Ганна стояла перед ним бледная, словно мраморная.
— Не говори, не говори, козаче! — почти вскрикнула она, закрывая лицо руками.
— Я обидел? Я зневажил тебя? — бросился к ней Богун.
Ганна молчала, только грудь ее подымалась усиленно и высоко. Наконец она заговорила медленно и тихо, отнимая руки от лица.
— Нет, нет, мой любый, мой щырый друже, не обидел ты меня; но если б ты знал, брате мой, какая тут в сердце мука, ты бы не говорил этих слов. — Голос Ганны прервался, но она продолжала снова, подымая на Богуна грустные глаза: — Не в такие тяжкие минуты, когда кругом обнимает нас всех беспросветное горе, думать о своем счастье.
— Стой, Ганно! — вспыхнул Богун и поднял гордо голову. — Ты напрасно бросила мне этот упрек. Клянусь тебе, никогда и ни для кого еще не забывал я своей отчизны и не забуду, хотя бы мне сердце проняли ножом. С весильного пира ушел бы я и понес за нее свою голову, если б нужно было, и не задумался б ни на миг. Женой, детьми — да что считать! — всем счастьем своим пожертвовал бы я для нее, если б оно ей мешало... но чем и кому помешать может моя вера в то, что есть у меня на свете дорогая душа? Ведь ничего не прошу я у тебя, Ганно, одного только слова. Одно только слово твое, что я любый тебе, — и я счастлив, и я с отрадой на смерть полечу! — Богун остановился, грудь его подымалась порывисто и высоко.
Ганна слышала это: его жгучее волнение передавалось и ей.

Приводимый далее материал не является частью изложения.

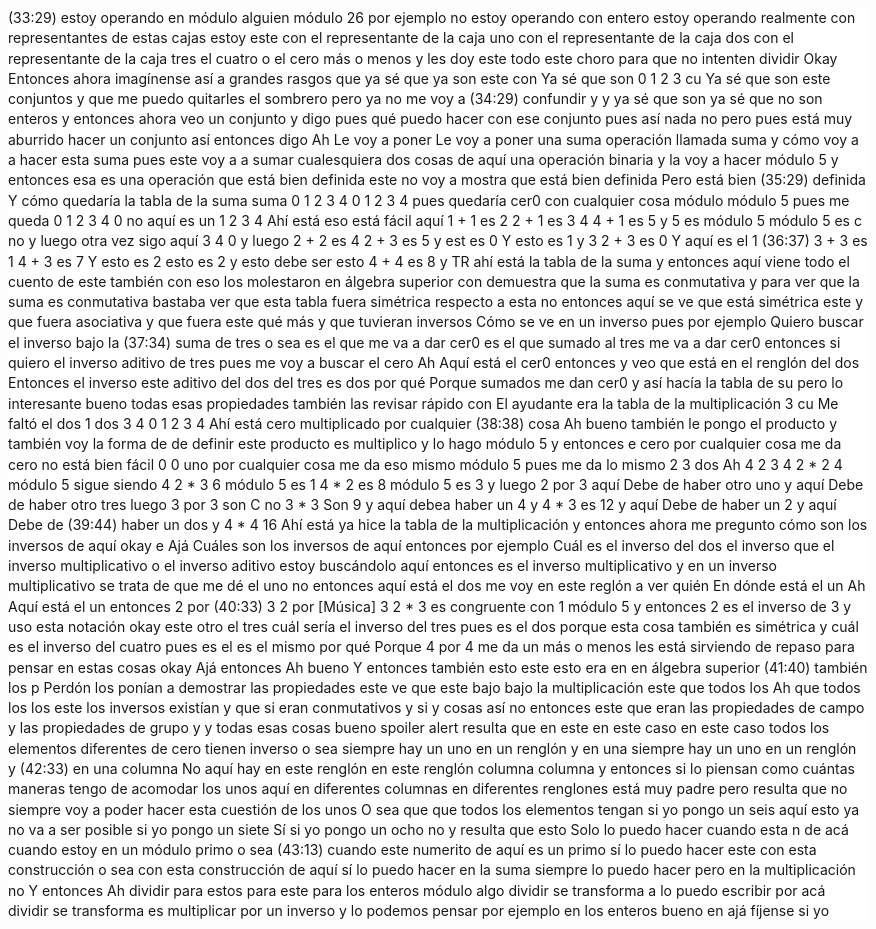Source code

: (33:29) estoy operando en módulo alguien módulo 26 por ejemplo no estoy operando con entero estoy operando realmente con representantes de estas cajas estoy este con el representante de la caja uno con el representante de la caja dos con el representante de la caja tres el cuatro o el cero más o menos y les doy este todo este choro para que no intenten dividir Okay Entonces ahora imagínense así a grandes rasgos que ya sé que ya son este con Ya sé que son 0 1 2 3 cu Ya sé que son este conjuntos y que me puedo quitarles el sombrero pero ya no me voy a
(34:29) confundir y y ya sé que son ya sé que no son enteros y entonces ahora veo un conjunto y digo pues qué puedo hacer con ese conjunto pues así nada no pero pues está muy aburrido hacer un conjunto así entonces digo Ah Le voy a poner Le voy a poner una suma operación llamada suma y cómo voy a a hacer esta suma pues este voy a a sumar cualesquiera dos cosas de aquí una operación binaria y la voy a hacer módulo 5 y entonces esa es una operación que está bien definida este no voy a mostra que está bien definida Pero está bien
(35:29) definida Y cómo quedaría la tabla de la suma suma 0 1 2 3 4 0 1 2 3 4 pues quedaría cer0 con cualquier cosa módulo módulo 5 pues me queda 0 1 2 3 4 0 no aquí es un 1 2 3 4 Ahí está eso está fácil aquí 1 + 1 es 2 2 + 1 es 3 4 4 + 1 es 5 y 5 es módulo 5 módulo 5 es c no y luego otra vez sigo aquí 3 4 0 y luego 2 + 2 es 4 2 + 3 es 5 y est es 0 Y esto es 1 y 3 2 + 3 es 0 Y aquí es el 1
(36:37) 3 + 3 es 1 4 + 3 es 7 Y esto es 2 esto es 2 y esto debe ser esto 4 + 4 es 8 y TR ahí está la tabla de la suma y entonces aquí viene todo el cuento de este también con eso los molestaron en álgebra superior con demuestra que la suma es conmutativa y para ver que la suma es conmutativa bastaba ver que esta tabla fuera simétrica respecto a esta no entonces aquí se ve que está simétrica este y que fuera asociativa y que fuera este qué más y que tuvieran inversos Cómo se ve en un inverso pues por ejemplo Quiero buscar el inverso bajo la
(37:34) suma de tres o sea es el que me va a dar cer0 es el que sumado al tres me va a dar cer0 entonces si quiero el inverso aditivo de tres pues me voy a buscar el cero Ah Aquí está el cer0 entonces y veo que está en el renglón del dos Entonces el inverso este aditivo del dos del tres es dos por qué Porque sumados me dan cer0 y así hacía la tabla de su pero lo interesante bueno todas esas propiedades también las revisar rápido con El ayudante era la tabla de la multiplicación 3 cu Me faltó el dos 1 dos 3 4 0 1 2 3 4 Ahí está cero multiplicado por cualquier
(38:38) cosa Ah bueno también le pongo el producto y también voy la forma de de definir este producto es multiplico y lo hago módulo 5 y entonces e cero por cualquier cosa me da cero no está bien fácil 0 0 uno por cualquier cosa me da eso mismo módulo 5 pues me da lo mismo 2 3 dos Ah 4 2 3 4 2 * 2 4 módulo 5 sigue siendo 4 2 * 3 6 módulo 5 es 1 4 * 2 es 8 módulo 5 es 3 y luego 2 por 3 aquí Debe de haber otro uno y aquí Debe de haber otro tres luego 3 por 3 son C no 3 * 3 Son 9 y aquí debea haber un 4 y 4 * 3 es 12 y aquí Debe de haber un 2 y aquí Debe de
(39:44) haber un dos y 4 * 4 16 Ahí está ya hice la tabla de la multiplicación y entonces ahora me pregunto cómo son los inversos de aquí okay e Ajá Cuáles son los inversos de aquí entonces por ejemplo Cuál es el inverso del dos el inverso que el inverso multiplicativo o el inverso aditivo estoy buscándolo aquí entonces es el inverso multiplicativo y en un inverso multiplicativo se trata de que me dé el uno no entonces aquí está el dos me voy en este reglón a ver quién En dónde está el un Ah Aquí está el un entonces 2 por
(40:33) 3 2 por [Música] 3 2 * 3 es congruente con 1 módulo 5 y entonces 2 es el inverso de 3 y uso esta notación okay este otro el tres cuál sería el inverso del tres pues es el dos porque esta cosa también es simétrica y cuál es el inverso del cuatro pues es el es el mismo por qué Porque 4 por 4 me da un más o menos les está sirviendo de repaso para pensar en estas cosas okay Ajá entonces Ah bueno Y entonces también esto este esto era en en álgebra superior
(41:40) también los p Perdón los ponían a demostrar las propiedades este ve que este bajo bajo la multiplicación este que todos los Ah que todos los los este los inversos existían y que si eran conmutativos y si y cosas así no entonces este que eran las propiedades de campo y las propiedades de grupo y y todas esas cosas bueno spoiler alert resulta que en este en este caso en este caso todos los elementos diferentes de cero tienen inverso o sea siempre hay un uno en un renglón y en una siempre hay un uno en un renglón y
(42:33) en una columna No aquí hay en este renglón en este renglón columna columna y entonces si lo piensan como cuántas maneras tengo de acomodar los unos aquí en diferentes columnas en diferentes renglones está muy padre pero resulta que no siempre voy a poder hacer esta cuestión de los unos O sea que que todos los elementos tengan si yo pongo un seis aquí esto ya no va a ser posible si yo pongo un siete Sí si yo pongo un ocho no y resulta que esto Solo lo puedo hacer cuando esta n de acá cuando estoy en un módulo primo o sea
(43:13) cuando este numerito de aquí es un primo sí lo puedo hacer este con esta construcción o sea con esta construcción de aquí sí lo puedo hacer en la suma siempre lo puedo hacer pero en la multiplicación no Y entonces Ah dividir para estos para este para los enteros módulo algo dividir se transforma a lo puedo escribir por acá dividir se transforma es multiplicar por un inverso y lo podemos pensar por ejemplo en los enteros bueno en ajá fíjense si yo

— Прости меня, брате, — заговорила она взволнованным, прерывающимся голосом, — не хотела я упрекнуть тебя. Знаю я, что нет во всей Украйне козака, равного тебе по славе и по завзятью, но что ж мне делать, когда нет в моем сердце... такой... любви... ни к кому, — Ганна сжала до боли руки и продолжала: — Одна только думка панует здесь, — думка про то, что ждет нашу отчизну! Ты видел, что затевают наши враги отовсюду, так нам ли думать о своих муках, когда, быть может, вся земля наша слышит слово господне в последний раз? Нет! Нет! — вскрикнула она горячо, сжимая свои черные брови, а лицо ее приняло сурово-жесткое выражение. — Мы должны сломать себя, порвать, потоптать свое сердце! Не про коханье нам думать; нас ждет другая жизнь!